## Excerpt to read
========
7. FINDING | conclusions

Pieces for Four Traditional Musicians I, II, and III


These are the final recordings and scores that emerged from the workshop with Team A, as played by Martin Green (piano accordion), Catriona McKay (Scottish harp), Aidan O’Rourke (fiddle), and Kevin Mackenzie (guitar).

Figure 9. Score I, 'final' version (colour version also available)

Figure 10. Score II, 'final' version, with key

Figure 11. Score III, 'final' version

Summary of findings

1. Create and develop innovative musical works for traditional musicians (and by a traditional musician)

My artistic aims were successfully realised in these simple graphic scores. In particular, I learned a large amount about notation and NTP approaches when workshopping the scores, which I then applied to the later works. I toyed with the idea that these irregularities should be part of the scores, in the way that human interaction is full of irregularity; but, of course, that is built on complex understandings developed over time. I was interested in how the scores were received as a whole and what the team thought of the music they produced:

LW So last question, did you like the sounds that came out of it?

AO Yeah.

KM I did yeah.

MG Some of them yes.

KM I really liked number II and I really liked no. I after we played it a little bit. I thought when we first played it, everybody just went mbuchchchchch [explosion sound] . . . but I thought later on . . . I thought the last time we did it especially was great.

MG But as a group I thought we got better.
========
## Written tasks
(1) In the passage on the graphic scores, which instrument does Catriona McKay play?
(2) Resume the passage on the graphic scores after its final line and carry it forward.
The records that come next aren't needed for any of this.
========
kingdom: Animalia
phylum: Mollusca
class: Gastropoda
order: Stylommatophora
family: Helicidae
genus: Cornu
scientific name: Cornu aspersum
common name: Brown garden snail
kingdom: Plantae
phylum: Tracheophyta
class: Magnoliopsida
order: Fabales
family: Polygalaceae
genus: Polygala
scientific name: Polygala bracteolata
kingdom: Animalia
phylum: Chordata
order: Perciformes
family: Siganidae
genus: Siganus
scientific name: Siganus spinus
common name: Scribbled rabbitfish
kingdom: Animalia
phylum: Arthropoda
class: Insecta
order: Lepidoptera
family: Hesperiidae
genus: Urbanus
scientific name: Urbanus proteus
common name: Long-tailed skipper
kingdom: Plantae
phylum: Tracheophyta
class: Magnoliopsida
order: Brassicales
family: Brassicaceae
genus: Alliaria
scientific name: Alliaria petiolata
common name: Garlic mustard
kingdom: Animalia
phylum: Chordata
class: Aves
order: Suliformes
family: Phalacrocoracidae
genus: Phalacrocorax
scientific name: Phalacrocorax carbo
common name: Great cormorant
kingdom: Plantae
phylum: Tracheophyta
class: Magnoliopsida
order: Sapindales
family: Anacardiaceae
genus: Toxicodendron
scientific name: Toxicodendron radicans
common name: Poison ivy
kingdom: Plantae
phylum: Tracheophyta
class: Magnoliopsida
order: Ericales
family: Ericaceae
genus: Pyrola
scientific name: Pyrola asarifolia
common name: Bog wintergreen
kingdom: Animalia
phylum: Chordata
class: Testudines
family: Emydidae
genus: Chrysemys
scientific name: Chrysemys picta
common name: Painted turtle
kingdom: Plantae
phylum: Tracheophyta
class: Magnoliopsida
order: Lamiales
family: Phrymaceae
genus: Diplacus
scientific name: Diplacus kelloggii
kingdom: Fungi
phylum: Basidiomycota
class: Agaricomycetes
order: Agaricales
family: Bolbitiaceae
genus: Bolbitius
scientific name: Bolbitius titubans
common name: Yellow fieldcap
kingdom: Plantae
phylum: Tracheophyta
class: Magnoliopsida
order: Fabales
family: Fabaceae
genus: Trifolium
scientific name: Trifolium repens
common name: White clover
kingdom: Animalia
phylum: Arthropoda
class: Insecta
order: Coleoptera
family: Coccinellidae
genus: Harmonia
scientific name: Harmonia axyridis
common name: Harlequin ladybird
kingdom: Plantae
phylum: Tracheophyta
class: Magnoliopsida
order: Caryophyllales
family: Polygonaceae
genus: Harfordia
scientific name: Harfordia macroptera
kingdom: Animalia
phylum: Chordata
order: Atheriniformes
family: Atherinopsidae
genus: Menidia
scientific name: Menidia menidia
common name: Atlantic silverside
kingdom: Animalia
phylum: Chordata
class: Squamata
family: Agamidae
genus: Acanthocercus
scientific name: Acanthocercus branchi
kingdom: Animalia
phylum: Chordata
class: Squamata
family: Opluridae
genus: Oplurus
========
## Outputs
(1) Scottish harp.

(2)
KM Yeah, we did, becoming used to the way things were sounding.

MG So, yeah, I think the bits towards the end . . . The last couple of takes of II and the final take of I were particularly nice.

AO Same. (Team A 2008: 11)


In Score II, the moment of transition from strathspey to reel also reflects a sort of organised freedom, a liminal moment, neither one place or another – these moments particularly resonate with me as opportunities for the strengths of traditional performers to be realised. If performed at standard tempos it is very difficult to include all the detail in this score without rehearsal and learning or knowing the score. Score II seems to exemplify the old/new, conventional/innovative dichotomy and it produced both interesting and revealing results in the Team A workshop.


2. Document the spoken and musical responses to these compositions in order to expose aspects of the nature of contemporary traditional music practice:

a. What the possibilities for graphic scores in traditional music could be:

  • Whether viewed as ‘noise’, ‘golden noise’, or ‘structures for listening’, the creative practitioners involved in the study and I have been artistically excited by these works. And they have led to adjustments and additions in existing approaches to our creative practice(s).
  • I see graphic scores, improvisation, and experiments with notation more generally as ‘modes of innovation’ with rich creative potential.


b. How the traditional musicians positioned themselves in relation to perceived boundaries:

  • Team A were very quick to move beyond conventional, idiomatic sounds when confronted with the graphic scores.
  • Clearly these traditional musicians are very comfortable with innovation and interested in expanding their practice.
  • The performers and fieldwork participants in this study seem to position themselves as moving between the core and outer periphery of traditional music and in some cases venturing significantly beyond it.
  • Creatively challenging, experimental music is increasingly becoming an accepted and ‘normal’ part of a professional or student traditional musician's activity in Scotland.
  • Pro-active innovation is not only an accepted part of our practice but a desired part – as can be seen in the numbers and scope of the new works being attempted (Watson, Lori. [in development]. New Traditional School: Database of New Works 1976–2021. Edinburgh: School of Scottish Studies Archives).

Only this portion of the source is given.